Sherman is going to appear with Navajo poet Sherwin Bitsui this April in Seattle. Awesome. On a personal note and for those who don't know, Sherwin Bitsui is one of my best friends, a great poet worth checking out.
SHERWIN BITSUI & SHERMAN ALEXIE
Start: Tue, 04/27/2010 - 7:00pm
Co-presented with COPPER CANYON PRESS. A very special night is at hand as two amazing poets, one new to Elliott Bay audiences, and the other, familiar but always, in the vital sense, new, give this reading of their work together. We'll go with reverse alphabetical order here, or let the visiting poet be introduced before our longtime friend and neighbor. Up from Arizona, Sherwin Bitsui is Diné of the Tódích'ii'nii (Bitter Water Clan), an extraordinary new poetic voice, the author of a fine first collection, Shapeshift, and now a compelling new book, Flood Song (Copper Canyon Press).

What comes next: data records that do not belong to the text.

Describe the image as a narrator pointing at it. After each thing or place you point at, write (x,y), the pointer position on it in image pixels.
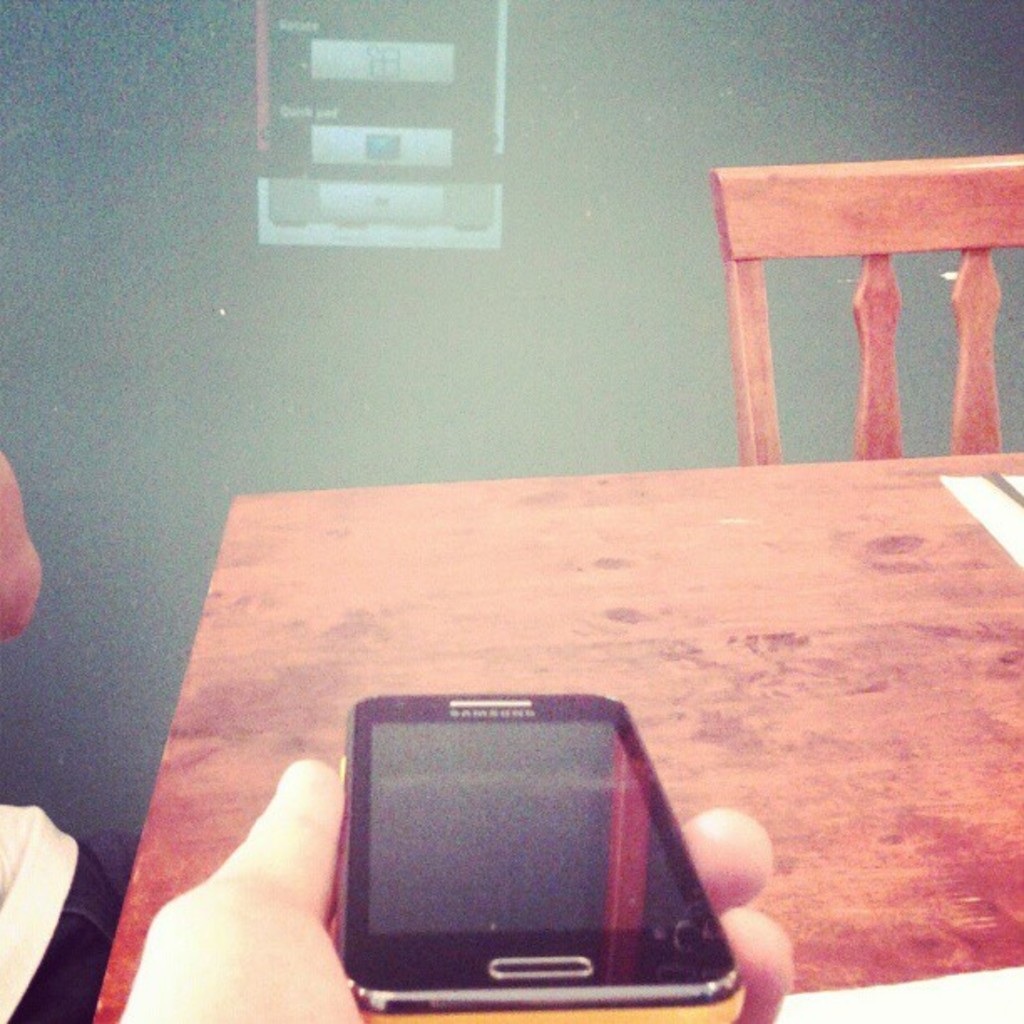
This is the picture taken in a room (935,369), a person (261,1004) is holding a Samsung mobile (511,882) in front of the mobile (541,889) there is a wooden table (793,690) and a chair (768,205). Behind the table (421,579) there is a screen (390,188).
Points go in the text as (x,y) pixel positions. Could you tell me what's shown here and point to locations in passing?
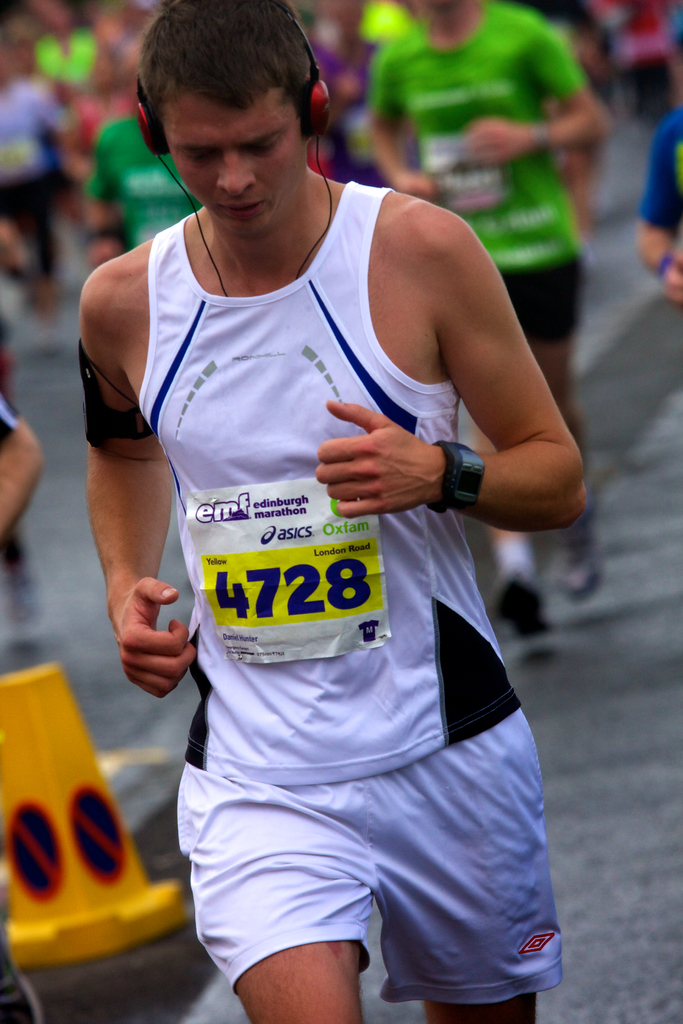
This is the man (440,742) running. He wore a T-shirt (304,407), headset (330,198), short (412,829) and wrist watch (461,485). This looks like a badge (250,539). In the background (79,142), I can see few people (513,159) running. On the left side of the image (49,697), that looks like an object (62,760), which is yellow in color.
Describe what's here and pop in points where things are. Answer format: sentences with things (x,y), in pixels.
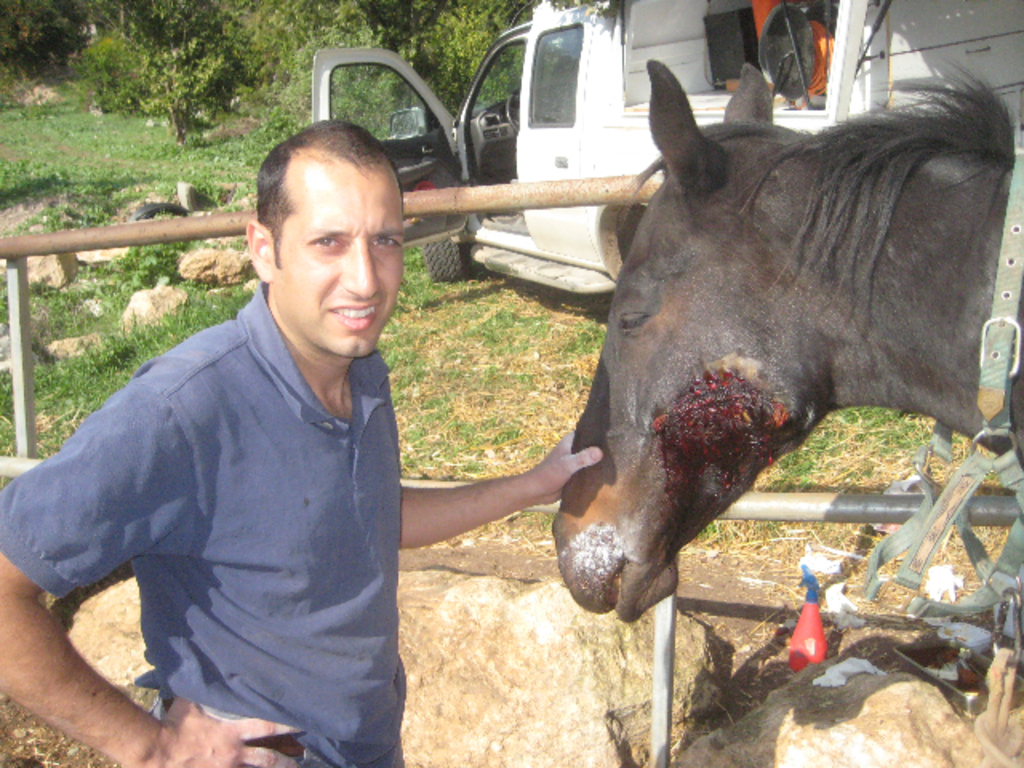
In this picture man (349,427) is standing holding a horse (659,396). There is a white truck (624,135) to the right side (835,94). Some trees (112,67) are visible in the background (95,75). There is a metal rail (455,208).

This is major work. "Sherwin Bitsui sees violent beauty in the American landscape. There are junipers, black ants, axes, and cities dragging their bridges. I can hear Whitman's drums in these poems and I see Ginsberg's supermarkets. But above all else, there is an indigenous eccentricity, a 'cornfield at the bottom of a sandstone canyon,' that you will not find anywhere else." – Sherman Alexie. With Sherman Alexie, originally from the Spokane Reservation, but coming here now from just over the hill, there is a poetic authenticity and urgency in his poems and all other work approached by relatively few working today. Since his first book of poems and stories, The Business of Fancydancing was published 19 years ago, he has written 22 books of poems and prose, many a 'mix tape,' as he might say, and did say of his most recent book, War Dances (Grove Press). Last year also saw publication of Face (Hanging Loose). "

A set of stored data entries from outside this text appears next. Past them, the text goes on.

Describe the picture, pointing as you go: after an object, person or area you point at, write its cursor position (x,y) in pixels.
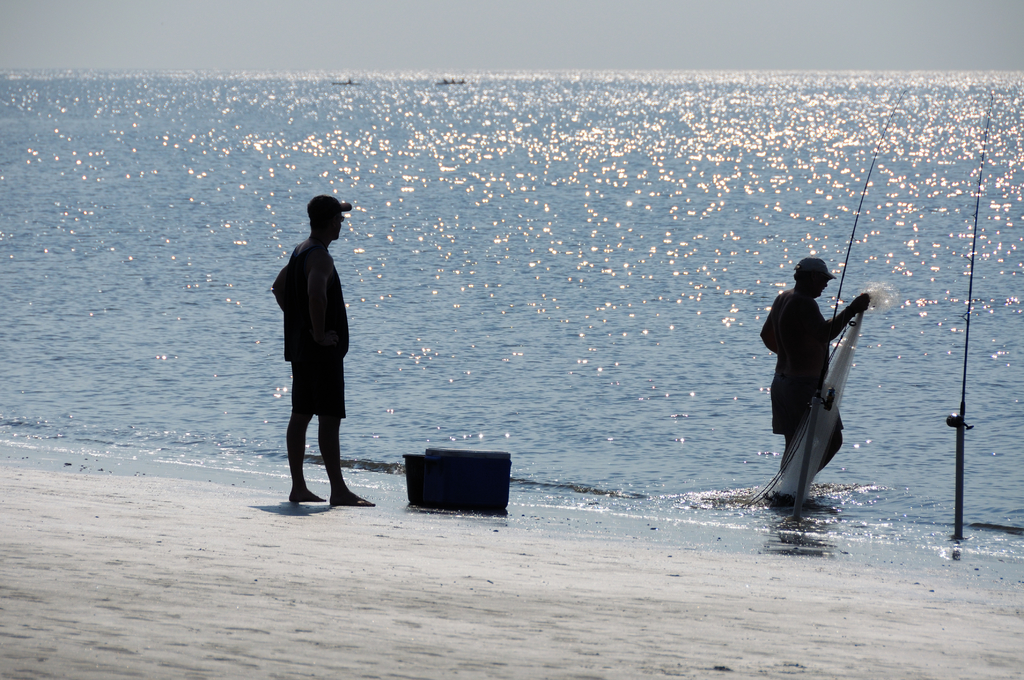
In this image I see 2 men (783,301) who are wearing caps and I see that this man (831,322) is holding a fishing rod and other thing (794,478) in his hands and I see another fishing rod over here and I see a thing (462,502) over here and I see the sand (535,509). In the background (493,350) I see the water (37,274) and the sky (387,58).
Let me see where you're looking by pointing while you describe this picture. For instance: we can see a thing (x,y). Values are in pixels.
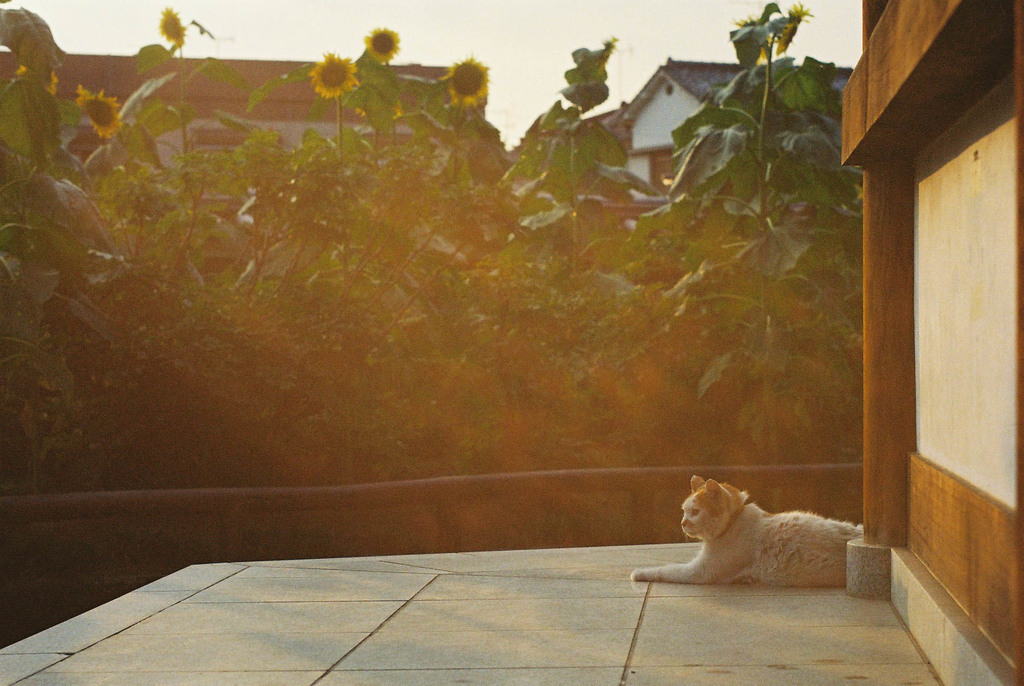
In this picture there is a cat (741,514) at the bottom side of the image (734,497) and there are houses (656,146) and flower plants (356,166) in the background area of the image (457,222).
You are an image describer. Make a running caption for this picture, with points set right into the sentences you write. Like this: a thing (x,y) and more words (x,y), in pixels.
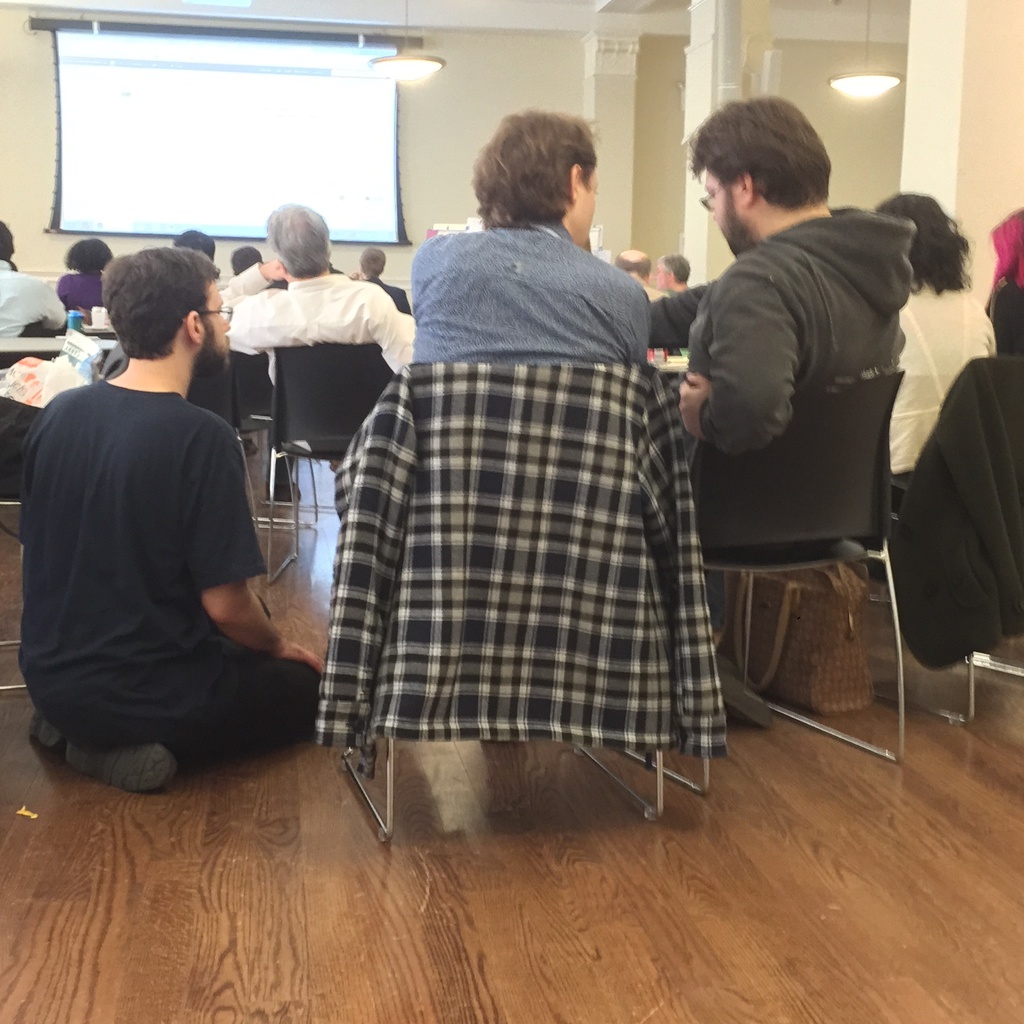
There is a group of people (837,303). They are sitting on a chairs (876,434). On the right side of the person (828,289) is wearing a spectacle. On the left side of the person (171,334) is wearing a spectacle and he is sitting like a squat position. We can see in the background (40,124) wall (29,133), pillar (1009,190), projector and lights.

writes of blood, mirth, anger, patriotism, pretension, sex, the fruitful collision of cultures, and calcified ideas about what it means to be a Native American, a writer, a man, a human being. Skirmishes with insects and animals illuminate our conflicts over nature, and musings about the toll of creativity inspire poems about F. Scott Fitzgerald and Richard Pryor. A bountiful, keen, and inspiriting collection." – Donna Seaman, Booklist. Bountiful, this evening, indeed.